▶ _Data provided_:

↓↓↓

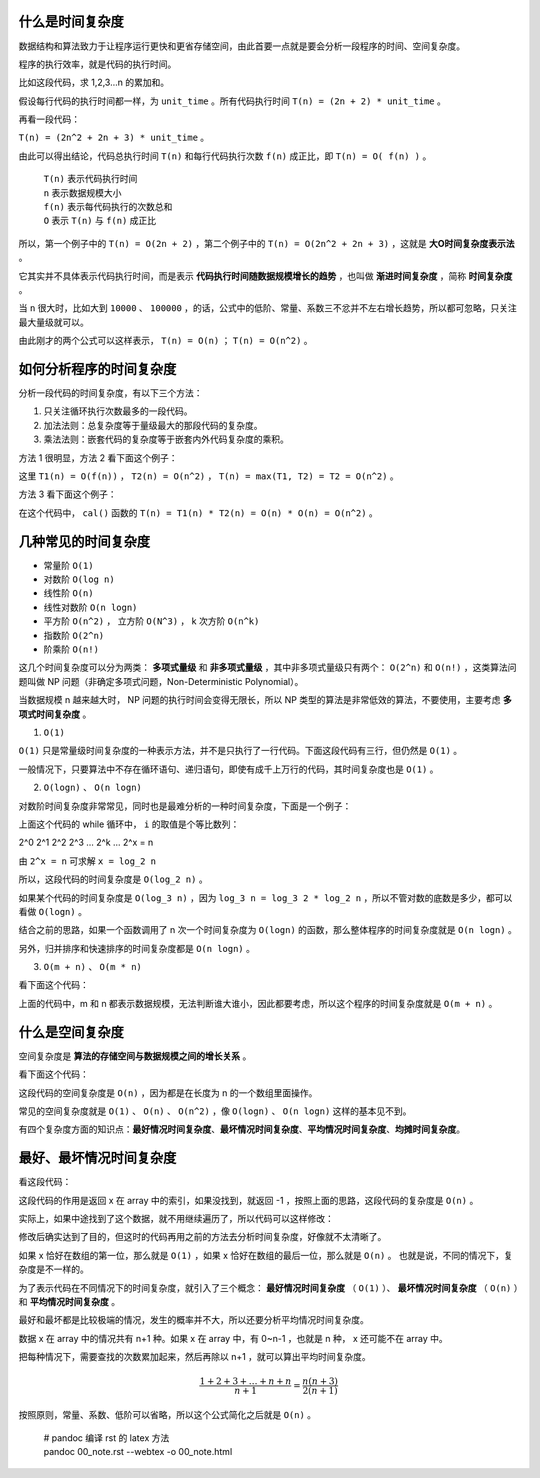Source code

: 什么是时间复杂度
-----------------------------------

数据结构和算法致力于让程序运行更快和更省存储空间，由此首要一点就是要会分析一段程序的时间、空间复杂度。

程序的执行效率，就是代码的执行时间。

比如这段代码，求 1,2,3...n 的累加和。

.. code-block:: c
    :linenos:

    int cal(int n) {
        int sum = 0;
        int i = 1;
        for (; i <= n; ++i) {
            sum += i;
        }
        return sum;
    }


假设每行代码的执行时间都一样，为 ``unit_time`` 。所有代码执行时间 ``T(n) = (2n + 2) * unit_time`` 。

再看一段代码：

.. code-block:: c
    :linenos:

    int cal(int n) {
        int sum = 0;
        int i = 1;
        int j = 1;
        for (; i <= n; ++i) {
            j = 1;
            for (; j <= n; ++j) {
                sum = sum + i * j;
            }
        }
        return sum;
    }


``T(n) = (2n^2 + 2n + 3) * unit_time`` 。

由此可以得出结论，代码总执行时间 ``T(n)`` 和每行代码执行次数 ``f(n)`` 成正比，即 ``T(n) = O( f(n) )`` 。


 | ``T(n)`` 表示代码执行时间
 | ``n`` 表示数据规模大小
 | ``f(n)`` 表示每代码执行的次数总和
 | ``O`` 表示 ``T(n)`` 与 ``f(n)`` 成正比 

所以，第一个例子中的 ``T(n) = O(2n + 2)`` ，第二个例子中的 ``T(n) = O(2n^2 + 2n + 3)`` ，这就是 **大O时间复杂度表示法** 。

它其实并不具体表示代码执行时间，而是表示 **代码执行时间随数据规模增长的趋势** ，也叫做 **渐进时间复杂度** ，简称 **时间复杂度** 。

当 ``n`` 很大时，比如大到 ``10000`` 、 ``100000`` ，的话，公式中的低阶、常量、系数三不忿并不左右增长趋势，所以都可忽略，只关注最大量级就可以。

由此刚才的两个公式可以这样表示， ``T(n) = O(n)`` ； ``T(n) = O(n^2)`` 。

如何分析程序的时间复杂度
-----------------------------------------------------

分析一段代码的时间复杂度，有以下三个方法：

1. 只关注循环执行次数最多的一段代码。
2. 加法法则：总复杂度等于量级最大的那段代码的复杂度。
3. 乘法法则：嵌套代码的复杂度等于嵌套内外代码复杂度的乘积。

方法 1 很明显，方法 2 看下面这个例子：

.. code-block:: c
    :linenos:

    int cal(int n) {
        int sum_1 = 0;
        int p = 1;
        for (; p < 100; ++p) {
            sum_1 = sum_1 + p;
        }
        
        int sum_2 = 0;
        int q = 1;
        for (; q < n; ++q) {
            sum_2 = sum_2 + q;
        }

        int sum_3 = 0;
        int i = 1;
        int j = 1;
        for (;, i <= n; ++i) {
            j = 1;
            for (; j <= n; ++j) {
                sum_3 = sum_3 + i * j;
            }
        }

        return sum_1 + sum_2 + sum_3;
    }


这里 ``T1(n) = O(f(n))`` ， ``T2(n) = O(n^2)`` ， ``T(n) = max(T1, T2) = T2 = O(n^2)`` 。

方法 3 看下面这个例子：

.. code-block:: c
    :linenos:

    int cal(int n) {
        int ret = 0;
        int i = 1;
        for (; i < n; ++i) {
            ret = ret + f(i);
        }
    }

    int f(int n) {
        int sum = 0;
        int i = 1;
        for (; i < n; ++i) {
            sum = sum + i;
        }
        return sum;
    }


在这个代码中， ``cal()`` 函数的 ``T(n) = T1(n) * T2(n) = O(n) * O(n) = O(n^2)`` 。

几种常见的时间复杂度
--------------------------------------

- 常量阶 ``O(1)``
- 对数阶 ``O(log n)``
- 线性阶 ``O(n)``
- 线性对数阶 ``O(n logn)``
- 平方阶 ``O(n^2)`` ， 立方阶 ``O(N^3)`` ， k 次方阶 ``O(n^k)``
- 指数阶 ``O(2^n)``
- 阶乘阶 ``O(n!)``

这几个时间复杂度可以分为两类： **多项式量级** 和 **非多项式量级** ，其中非多项式量级只有两个： ``O(2^n)`` 和 ``O(n!)`` ，这类算法问题叫做 NP 问题（非确定多项式问题，Non-Deterministic Polynomial）。

当数据规模 n 越来越大时， NP 问题的执行时间会变得无限长，所以 NP 类型的算法是非常低效的算法，不要使用，主要考虑 **多项式时间复杂度** 。

1. ``O(1)``

``O(1)`` 只是常量级时间复杂度的一种表示方法，并不是只执行了一行代码。下面这段代码有三行，但仍然是 ``O(1)`` 。

.. code-block:: c
    :linenos:

    int i = 8;
    int j = 6;
    int sum = i + j;


一般情况下，只要算法中不存在循环语句、递归语句，即使有成千上万行的代码，其时间复杂度也是 ``O(1)`` 。

2. ``O(logn)`` 、 ``O(n logn)``

对数阶时间复杂度非常常见，同时也是最难分析的一种时间复杂度，下面是一个例子：

.. code-block:: c
    :linenos:

    i = 1;
    while (i <= n) {
        i = i * 2;
    }


上面这个代码的 while 循环中， ``i`` 的取值是个等比数列：


2^0 2^1 2^2 2^3 ... 2^k ... 2^x = n


由 ``2^x = n`` 可求解 ``x = log_2 n``

所以，这段代码的时间复杂度是 ``O(log_2 n)`` 。

如果某个代码的时间复杂度是 ``O(log_3 n)`` ，因为 ``log_3 n = log_3 2 * log_2 n`` ，所以不管对数的底数是多少，都可以看做 ``O(logn)`` 。

结合之前的思路，如果一个函数调用了 n 次一个时间复杂度为 ``O(logn)`` 的函数，那么整体程序的时间复杂度就是 ``O(n logn)`` 。

另外，归并排序和快速排序的时间复杂度都是 ``O(n logn)`` 。

3. ``O(m + n)`` 、 ``O(m * n)``
    
看下面这个代码：

.. code-block:: c
    :linenos:

    int cal(int m, int n) {
        int sum_1 = 0;
        int i = 1;
        for (; i < m; ++i) {
            sum_1 = sum_1 + i;
        }

        int sum_2 = 0;
        int j = 1;
        for (; j < n; ++j) {
            sum_2 = sum_2 + j;
        }
        return sum_1 + sum_2;
    }


上面的代码中，m 和 n 都表示数据规模，无法判断谁大谁小，因此都要考虑，所以这个程序的时间复杂度就是 ``O(m + n)`` 。


什么是空间复杂度
------------------------------------

空间复杂度是 **算法的存储空间与数据规模之间的增长关系** 。

看下面这个代码：

.. code-block:: c
    :linenos:

    void print(int n) {
        int i = 0;
        int[] a = new int[n];
        for (i; i < n; ++i) {
            a[i] = i * i;
        }
        for (i = n - 1; i >= 0; --i) {
            print out a[i]
        }
    }


这段代码的空间复杂度是 ``O(n)`` ，因为都是在长度为 n 的一个数组里面操作。

常见的空间复杂度就是 ``O(1)`` 、 ``O(n)`` 、 ``O(n^2)`` ，像 ``O(logn)`` 、 ``O(n logn)`` 这样的基本见不到。

有四个复杂度方面的知识点：**最好情况时间复杂度**、**最坏情况时间复杂度**、**平均情况时间复杂度**、**均摊时间复杂度**。

最好、最坏情况时间复杂度
-------------------------------------------------------

看这段代码：

.. code-block:: c
    :linenos:

    // n 表示数组 array 的长度
    int find(int[] array, int n, int x) {
        int i = 0;
        int pos = -1;
        for (; i < n; ++i) {
            if (array[i] == x) pos = i;
        }
        return pos;
    }

这段代码的作用是返回 x 在 array 中的索引，如果没找到，就返回 -1 ，按照上面的思路，这段代码的复杂度是 ``O(n)`` 。

实际上，如果中途找到了这个数据，就不用继续遍历了，所以代码可以这样修改：

.. code-block:: c
    :linenos:

    // n 表示数组 array 的长度
    int find(int[] array, int n, int x) {
        int i = 0;
        int pos = -1;
        for (; i < n; ++i) {
            if (array[i] == x) {
                pos = i;
                break;
            } 
        }
        return pos;
    }


修改后确实达到了目的，但这时的代码再用之前的方法去分析时间复杂度，好像就不太清晰了。

如果 x 恰好在数组的第一位，那么就是 ``O(1)`` ，如果 x 恰好在数组的最后一位，那么就是 ``O(n)`` 。 也就是说，不同的情况下，复杂度是不一样的。

为了表示代码在不同情况下的时间复杂度，就引入了三个概念： **最好情况时间复杂度** （ ``O(1)`` ）、 **最坏情况时间复杂度** （ ``O(n)`` ）和 **平均情况时间复杂度** 。

最好和最坏都是比较极端的情况，发生的概率并不大，所以还要分析平均情况时间复杂度。

数据 x 在 array 中的情况共有 n+1 种。如果 x 在 array 中，有 0~n-1 ，也就是 n 种， x 还可能不在 array 中。

把每种情况下，需要查找的次数累加起来，然后再除以 n+1 ，就可以算出平均时间复杂度。

.. math::

    \frac{1+2+3+\dots+n+n}{n+1}=\frac{n(n+3)}{2(n+1)}

按照原则，常量、系数、低阶可以省略，所以这个公式简化之后就是 ``O(n)`` 。

   
 | # pandoc 编译 rst 的 latex 方法
 | pandoc 00_note.rst --webtex -o 00_note.html

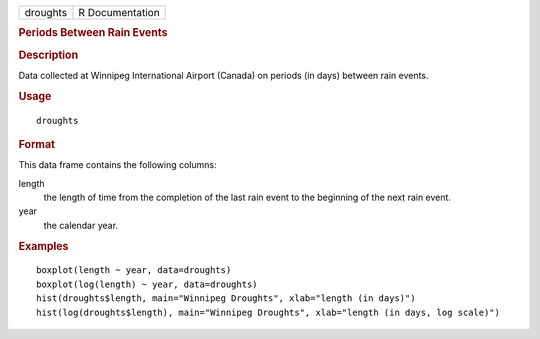 .. container::

   .. container::

      ======== ===============
      droughts R Documentation
      ======== ===============

      .. rubric:: Periods Between Rain Events
         :name: periods-between-rain-events

      .. rubric:: Description
         :name: description

      Data collected at Winnipeg International Airport (Canada) on
      periods (in days) between rain events.

      .. rubric:: Usage
         :name: usage

      ::

         droughts

      .. rubric:: Format
         :name: format

      This data frame contains the following columns:

      length
         the length of time from the completion of the last rain event
         to the beginning of the next rain event.

      year
         the calendar year.

      .. rubric:: Examples
         :name: examples

      ::

           boxplot(length ~ year, data=droughts)
           boxplot(log(length) ~ year, data=droughts)
           hist(droughts$length, main="Winnipeg Droughts", xlab="length (in days)")
           hist(log(droughts$length), main="Winnipeg Droughts", xlab="length (in days, log scale)")
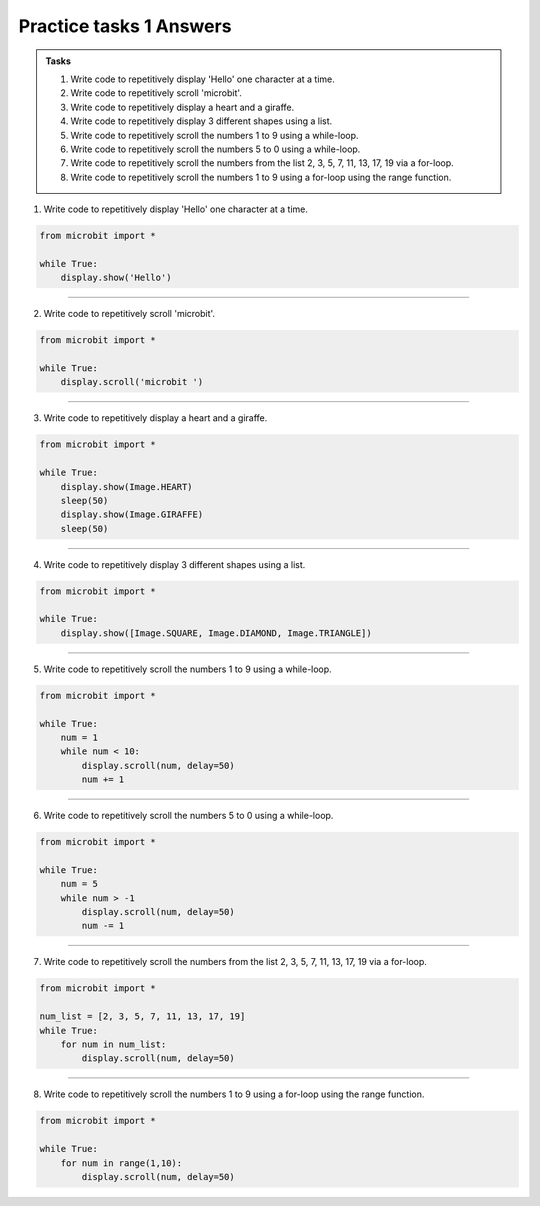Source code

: ====================================================
Practice tasks 1 Answers
====================================================

.. admonition:: Tasks

    1.  Write code to repetitively display 'Hello' one character at a time.
    2.  Write code to repetitively scroll 'microbit'.
    3.  Write code to repetitively display a heart and a giraffe.
    4.  Write code to repetitively display 3 different shapes using a list.
    5.  Write code to repetitively scroll the numbers 1 to 9 using a while-loop.
    6.  Write code to repetitively scroll the numbers 5 to 0 using a while-loop.
    7.  Write code to repetitively scroll the numbers from the list 2, 3, 5, 7, 11, 13, 17, 19 via a for-loop.
    8.  Write code to repetitively scroll the numbers 1 to 9 using a for-loop using the range function.


1.  Write code to repetitively display 'Hello' one character at a time.

.. code-block:: python

    from microbit import *

    while True:
        display.show('Hello')


----

2.  Write code to repetitively scroll 'microbit'.

.. code-block:: python

    from microbit import *

    while True:
        display.scroll('microbit ')

----

3.  Write code to repetitively display a heart and a giraffe.

.. code-block:: python

    from microbit import *

    while True:
        display.show(Image.HEART)
        sleep(50)
        display.show(Image.GIRAFFE)
        sleep(50)

----

4.  Write code to repetitively display 3 different shapes using a list.

.. code-block:: python

    from microbit import *

    while True:
        display.show([Image.SQUARE, Image.DIAMOND, Image.TRIANGLE])

----

5.  Write code to repetitively scroll the numbers 1 to 9 using a while-loop.

.. code-block:: python

    from microbit import *

    while True:
        num = 1
        while num < 10:
            display.scroll(num, delay=50)
            num += 1

----

6.  Write code to repetitively scroll the numbers 5 to 0 using a while-loop.

.. code-block:: python

    from microbit import *

    while True:
        num = 5
        while num > -1
            display.scroll(num, delay=50)
            num -= 1

----

7.  Write code to repetitively scroll the numbers from the list 2, 3, 5, 7, 11, 13, 17, 19 via a for-loop.

.. code-block:: python

    from microbit import *

    num_list = [2, 3, 5, 7, 11, 13, 17, 19]
    while True:
        for num in num_list:
            display.scroll(num, delay=50)

----

8.  Write code to repetitively scroll the numbers 1 to 9 using a for-loop using the range function.

.. code-block:: python

    from microbit import *

    while True:
        for num in range(1,10):
            display.scroll(num, delay=50)



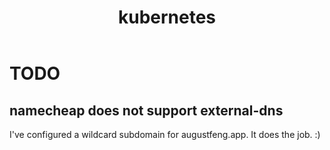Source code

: #+TITLE: kubernetes

* TODO

** namecheap does not support external-dns

I've configured a wildcard subdomain for augustfeng.app. It does the job. :)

↑↑↑

▶ _Work order_: Using the records given above, list every line that includes the word "does".

▶ _Response box_:
** namecheap does not support external-dns
I've configured a wildcard subdomain for augustfeng.app. It does the job. :)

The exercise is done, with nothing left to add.